:: SOURCE DATA ::

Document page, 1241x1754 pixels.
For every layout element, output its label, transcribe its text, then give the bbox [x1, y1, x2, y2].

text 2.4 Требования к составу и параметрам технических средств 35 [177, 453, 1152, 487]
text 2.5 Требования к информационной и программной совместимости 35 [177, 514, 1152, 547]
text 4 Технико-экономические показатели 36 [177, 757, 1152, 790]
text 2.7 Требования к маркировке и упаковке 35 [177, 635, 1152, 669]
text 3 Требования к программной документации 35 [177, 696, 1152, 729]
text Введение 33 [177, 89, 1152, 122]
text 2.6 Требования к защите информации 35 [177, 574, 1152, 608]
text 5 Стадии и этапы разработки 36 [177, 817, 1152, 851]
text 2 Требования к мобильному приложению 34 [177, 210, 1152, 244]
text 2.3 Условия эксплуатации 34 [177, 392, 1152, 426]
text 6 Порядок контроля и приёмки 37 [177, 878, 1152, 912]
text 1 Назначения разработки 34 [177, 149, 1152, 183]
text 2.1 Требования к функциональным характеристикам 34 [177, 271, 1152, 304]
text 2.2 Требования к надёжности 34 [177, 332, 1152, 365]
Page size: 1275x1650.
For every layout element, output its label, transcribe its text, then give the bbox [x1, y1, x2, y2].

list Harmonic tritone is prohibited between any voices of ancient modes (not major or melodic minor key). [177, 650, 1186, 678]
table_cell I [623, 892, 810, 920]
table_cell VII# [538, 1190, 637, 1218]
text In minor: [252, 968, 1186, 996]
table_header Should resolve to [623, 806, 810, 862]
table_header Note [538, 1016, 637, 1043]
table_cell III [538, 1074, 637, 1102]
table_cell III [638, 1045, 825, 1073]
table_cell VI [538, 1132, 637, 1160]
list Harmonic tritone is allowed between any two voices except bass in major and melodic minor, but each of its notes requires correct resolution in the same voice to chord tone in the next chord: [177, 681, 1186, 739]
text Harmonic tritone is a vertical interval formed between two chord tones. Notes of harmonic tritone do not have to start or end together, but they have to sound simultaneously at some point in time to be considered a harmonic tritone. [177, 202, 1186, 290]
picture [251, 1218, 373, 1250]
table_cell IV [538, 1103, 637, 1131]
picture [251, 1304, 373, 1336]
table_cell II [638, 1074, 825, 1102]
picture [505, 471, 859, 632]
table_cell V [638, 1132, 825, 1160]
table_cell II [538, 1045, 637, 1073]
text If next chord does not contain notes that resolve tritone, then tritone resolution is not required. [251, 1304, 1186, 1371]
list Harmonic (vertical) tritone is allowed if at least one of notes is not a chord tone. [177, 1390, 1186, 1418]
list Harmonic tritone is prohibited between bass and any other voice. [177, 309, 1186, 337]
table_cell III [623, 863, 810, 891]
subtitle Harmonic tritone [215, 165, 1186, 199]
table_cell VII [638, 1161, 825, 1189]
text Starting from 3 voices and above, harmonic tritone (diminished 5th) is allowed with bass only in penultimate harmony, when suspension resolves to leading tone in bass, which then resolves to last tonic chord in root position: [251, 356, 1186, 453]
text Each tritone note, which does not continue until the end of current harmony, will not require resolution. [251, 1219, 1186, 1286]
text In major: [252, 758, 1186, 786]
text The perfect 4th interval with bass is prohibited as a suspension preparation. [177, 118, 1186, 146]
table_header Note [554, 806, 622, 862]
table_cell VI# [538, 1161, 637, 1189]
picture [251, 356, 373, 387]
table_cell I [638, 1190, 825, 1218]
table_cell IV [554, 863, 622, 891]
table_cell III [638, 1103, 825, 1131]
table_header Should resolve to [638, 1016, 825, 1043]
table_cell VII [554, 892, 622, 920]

:::

WHAT YOU WILL DO: Having read the material, transcribe all of it exactly.

EXERCISE RESPONSE:
Document page, 1241x1754 pixels.
For every layout element, output its label, transcribe its text, then give the bbox [x1, y1, x2, y2].

text 2.4 Требования к составу и параметрам технических средств 35 [177, 453, 1152, 487]
text 2.5 Требования к информационной и программной совместимости 35 [177, 514, 1152, 547]
text 4 Технико-экономические показатели 36 [177, 757, 1152, 790]
text 2.7 Требования к маркировке и упаковке 35 [177, 635, 1152, 669]
text 3 Требования к программной документации 35 [177, 696, 1152, 729]
text Введение 33 [177, 89, 1152, 122]
text 2.6 Требования к защите информации 35 [177, 574, 1152, 608]
text 5 Стадии и этапы разработки 36 [177, 817, 1152, 851]
text 2 Требования к мобильному приложению 34 [177, 210, 1152, 244]
text 2.3 Условия эксплуатации 34 [177, 392, 1152, 426]
text 6 Порядок контроля и приёмки 37 [177, 878, 1152, 912]
text 1 Назначения разработки 34 [177, 149, 1152, 183]
text 2.1 Требования к функциональным характеристикам 34 [177, 271, 1152, 304]
text 2.2 Требования к надёжности 34 [177, 332, 1152, 365]
Page size: 1275x1650.
For every layout element, output its label, transcribe its text, then give the bbox [x1, y1, x2, y2].

list Harmonic tritone is prohibited between any voices of ancient modes (not major or melodic minor key). [177, 650, 1186, 678]
table_cell I [623, 892, 810, 920]
table_cell VII# [538, 1190, 637, 1218]
text In minor: [252, 968, 1186, 996]
table_header Should resolve to [623, 806, 810, 862]
table_header Note [538, 1016, 637, 1043]
table_cell III [538, 1074, 637, 1102]
table_cell III [638, 1045, 825, 1073]
table_cell VI [538, 1132, 637, 1160]
list Harmonic tritone is allowed between any two voices except bass in major and melodic minor, but each of its notes requires correct resolution in the same voice to chord tone in the next chord: [177, 681, 1186, 739]
text Harmonic tritone is a vertical interval formed between two chord tones. Notes of harmonic tritone do not have to start or end together, but they have to sound simultaneously at some point in time to be considered a harmonic tritone. [177, 202, 1186, 290]
picture [251, 1218, 373, 1250]
table_cell IV [538, 1103, 637, 1131]
picture [251, 1304, 373, 1336]
table_cell II [638, 1074, 825, 1102]
picture [505, 471, 859, 632]
table_cell V [638, 1132, 825, 1160]
table_cell II [538, 1045, 637, 1073]
text If next chord does not contain notes that resolve tritone, then tritone resolution is not required. [251, 1304, 1186, 1371]
list Harmonic (vertical) tritone is allowed if at least one of notes is not a chord tone. [177, 1390, 1186, 1418]
list Harmonic tritone is prohibited between bass and any other voice. [177, 309, 1186, 337]
table_cell III [623, 863, 810, 891]
subtitle Harmonic tritone [215, 165, 1186, 199]
table_cell VII [638, 1161, 825, 1189]
text Starting from 3 voices and above, harmonic tritone (diminished 5th) is allowed with bass only in penultimate harmony, when suspension resolves to leading tone in bass, which then resolves to last tonic chord in root position: [251, 356, 1186, 453]
text Each tritone note, which does not continue until the end of current harmony, will not require resolution. [251, 1219, 1186, 1286]
text In major: [252, 758, 1186, 786]
text The perfect 4th interval with bass is prohibited as a suspension preparation. [177, 118, 1186, 146]
table_header Note [554, 806, 622, 862]
table_cell VI# [538, 1161, 637, 1189]
picture [251, 356, 373, 387]
table_cell I [638, 1190, 825, 1218]
table_cell IV [554, 863, 622, 891]
table_cell III [638, 1103, 825, 1131]
table_header Should resolve to [638, 1016, 825, 1043]
table_cell VII [554, 892, 622, 920]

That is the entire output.